Each of those suits was bespoke, the latter stitched by H. Huntsman & Sons, a Savile Row institution that has been dressing British swells since 1849. Theirs was one of just two tailoring companies Mr. Watts worked with throughout his life.
“Mr. Watts was one of the most stylish gentlemen I’ve had the pleasure of working with,” said Dario Carnera, the head cutter at Huntsman, in an email. “He imbued his own sartorial flair in every commission.” He ordered from the establishment for more than 50 years, the craftsman added. (In the Huntsman catalog there still exists a fabric — the Springfield stripe — of Mr. Watts's design.)
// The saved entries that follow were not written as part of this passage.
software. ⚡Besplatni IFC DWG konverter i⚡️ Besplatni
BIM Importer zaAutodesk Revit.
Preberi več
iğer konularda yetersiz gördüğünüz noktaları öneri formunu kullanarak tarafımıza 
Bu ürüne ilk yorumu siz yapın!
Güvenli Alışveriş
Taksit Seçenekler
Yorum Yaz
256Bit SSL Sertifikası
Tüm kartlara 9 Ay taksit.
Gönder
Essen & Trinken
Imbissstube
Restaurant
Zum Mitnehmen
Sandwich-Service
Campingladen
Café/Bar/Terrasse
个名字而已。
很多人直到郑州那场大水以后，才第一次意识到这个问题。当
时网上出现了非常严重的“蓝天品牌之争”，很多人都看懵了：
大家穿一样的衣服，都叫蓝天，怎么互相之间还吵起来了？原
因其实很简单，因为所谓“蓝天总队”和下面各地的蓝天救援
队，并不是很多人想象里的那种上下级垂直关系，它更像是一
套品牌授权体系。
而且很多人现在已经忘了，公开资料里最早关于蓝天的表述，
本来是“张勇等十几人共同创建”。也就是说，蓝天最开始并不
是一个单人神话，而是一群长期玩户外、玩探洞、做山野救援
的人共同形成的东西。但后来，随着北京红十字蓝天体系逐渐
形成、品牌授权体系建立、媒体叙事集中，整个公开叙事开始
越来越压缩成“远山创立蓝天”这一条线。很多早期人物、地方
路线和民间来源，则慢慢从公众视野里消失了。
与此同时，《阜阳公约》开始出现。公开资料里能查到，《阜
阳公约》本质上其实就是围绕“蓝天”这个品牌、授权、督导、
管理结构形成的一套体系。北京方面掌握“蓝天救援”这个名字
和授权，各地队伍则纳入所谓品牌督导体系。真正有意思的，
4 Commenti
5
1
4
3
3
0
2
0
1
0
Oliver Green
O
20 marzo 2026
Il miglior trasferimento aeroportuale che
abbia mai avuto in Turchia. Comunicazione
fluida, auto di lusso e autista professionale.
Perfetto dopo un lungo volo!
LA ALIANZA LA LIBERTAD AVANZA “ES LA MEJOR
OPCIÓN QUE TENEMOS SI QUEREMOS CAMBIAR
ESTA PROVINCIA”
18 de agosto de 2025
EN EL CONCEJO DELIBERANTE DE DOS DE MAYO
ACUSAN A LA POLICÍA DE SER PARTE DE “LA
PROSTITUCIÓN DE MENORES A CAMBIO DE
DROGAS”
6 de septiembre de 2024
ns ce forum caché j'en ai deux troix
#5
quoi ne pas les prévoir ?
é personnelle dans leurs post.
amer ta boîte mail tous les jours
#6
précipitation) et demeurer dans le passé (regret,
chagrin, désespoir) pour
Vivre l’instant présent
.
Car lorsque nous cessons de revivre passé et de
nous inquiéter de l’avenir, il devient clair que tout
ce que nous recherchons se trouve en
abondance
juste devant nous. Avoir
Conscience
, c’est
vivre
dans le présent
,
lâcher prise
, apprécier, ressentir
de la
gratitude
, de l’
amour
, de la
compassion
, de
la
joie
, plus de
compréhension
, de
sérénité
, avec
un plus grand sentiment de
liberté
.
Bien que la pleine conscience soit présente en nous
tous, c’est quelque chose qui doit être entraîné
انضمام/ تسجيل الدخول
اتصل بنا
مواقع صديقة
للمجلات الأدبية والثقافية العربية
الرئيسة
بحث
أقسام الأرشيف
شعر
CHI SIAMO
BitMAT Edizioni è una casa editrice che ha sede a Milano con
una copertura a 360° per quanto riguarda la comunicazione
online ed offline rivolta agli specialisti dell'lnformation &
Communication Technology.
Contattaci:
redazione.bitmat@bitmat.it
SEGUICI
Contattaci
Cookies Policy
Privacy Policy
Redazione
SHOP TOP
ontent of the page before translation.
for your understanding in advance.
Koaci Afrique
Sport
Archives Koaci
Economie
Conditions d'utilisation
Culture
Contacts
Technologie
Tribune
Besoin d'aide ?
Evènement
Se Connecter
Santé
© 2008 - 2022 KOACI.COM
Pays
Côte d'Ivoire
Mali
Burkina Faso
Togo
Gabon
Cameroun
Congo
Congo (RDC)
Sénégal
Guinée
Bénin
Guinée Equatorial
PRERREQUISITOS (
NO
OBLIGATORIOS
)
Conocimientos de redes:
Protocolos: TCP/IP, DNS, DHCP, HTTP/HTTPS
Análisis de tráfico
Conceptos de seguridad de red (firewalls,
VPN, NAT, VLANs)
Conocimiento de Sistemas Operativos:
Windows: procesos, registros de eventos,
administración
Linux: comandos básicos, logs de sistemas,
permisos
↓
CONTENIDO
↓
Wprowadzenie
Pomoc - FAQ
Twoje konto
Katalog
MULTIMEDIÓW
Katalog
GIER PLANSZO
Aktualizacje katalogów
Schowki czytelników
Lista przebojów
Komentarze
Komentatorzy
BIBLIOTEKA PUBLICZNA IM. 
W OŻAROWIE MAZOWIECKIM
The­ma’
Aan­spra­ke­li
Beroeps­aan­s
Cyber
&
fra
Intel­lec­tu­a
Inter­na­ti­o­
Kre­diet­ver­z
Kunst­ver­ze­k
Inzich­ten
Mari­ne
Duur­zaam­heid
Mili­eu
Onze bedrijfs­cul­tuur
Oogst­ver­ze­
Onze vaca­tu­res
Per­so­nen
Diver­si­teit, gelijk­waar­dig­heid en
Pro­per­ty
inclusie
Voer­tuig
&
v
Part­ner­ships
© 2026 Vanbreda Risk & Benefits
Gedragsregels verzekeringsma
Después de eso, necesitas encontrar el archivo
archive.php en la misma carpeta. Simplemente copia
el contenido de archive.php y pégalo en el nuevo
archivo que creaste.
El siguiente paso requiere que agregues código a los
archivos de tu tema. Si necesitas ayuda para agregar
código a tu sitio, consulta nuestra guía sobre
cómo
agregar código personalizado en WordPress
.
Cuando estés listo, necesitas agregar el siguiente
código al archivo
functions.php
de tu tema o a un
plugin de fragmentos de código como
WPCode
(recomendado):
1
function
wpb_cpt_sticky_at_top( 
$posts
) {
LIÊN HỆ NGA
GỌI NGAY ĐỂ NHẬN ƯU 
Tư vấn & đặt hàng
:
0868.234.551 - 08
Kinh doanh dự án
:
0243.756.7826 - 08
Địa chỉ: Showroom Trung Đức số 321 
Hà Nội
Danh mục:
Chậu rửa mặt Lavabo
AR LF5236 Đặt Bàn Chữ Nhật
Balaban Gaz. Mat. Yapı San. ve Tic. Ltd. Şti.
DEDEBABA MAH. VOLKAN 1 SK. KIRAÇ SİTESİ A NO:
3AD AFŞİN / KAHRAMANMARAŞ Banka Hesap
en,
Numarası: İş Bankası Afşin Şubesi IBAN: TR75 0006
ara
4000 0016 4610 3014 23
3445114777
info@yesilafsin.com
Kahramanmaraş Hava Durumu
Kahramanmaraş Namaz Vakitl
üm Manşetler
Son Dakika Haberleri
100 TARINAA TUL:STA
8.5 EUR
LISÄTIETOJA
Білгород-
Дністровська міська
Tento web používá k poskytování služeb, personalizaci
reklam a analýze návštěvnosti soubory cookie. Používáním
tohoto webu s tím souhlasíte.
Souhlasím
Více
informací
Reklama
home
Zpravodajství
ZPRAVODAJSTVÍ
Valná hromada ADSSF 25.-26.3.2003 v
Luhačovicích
By his own rough estimate, Mr. Watts owned several hundred suits, at least as many pairs of shoes, an all-but-uncountable quantity of custom shirts and ties — so many clothes, in fact, that, inverting a hoary sexist cliché about fashion, it was his wife who complained that her husband spent too much time in front of the mirror.
Mr. Watts seldom wore any of his sartorial finery onstage, however, preferring the practicality and anonymity of short-sleeved dress shirts or T-shirts for concerts or tours. It was in civilian life that he cultivated, and eventually perfected, a sartorial image as elegant, serene and impeccable as his drumming.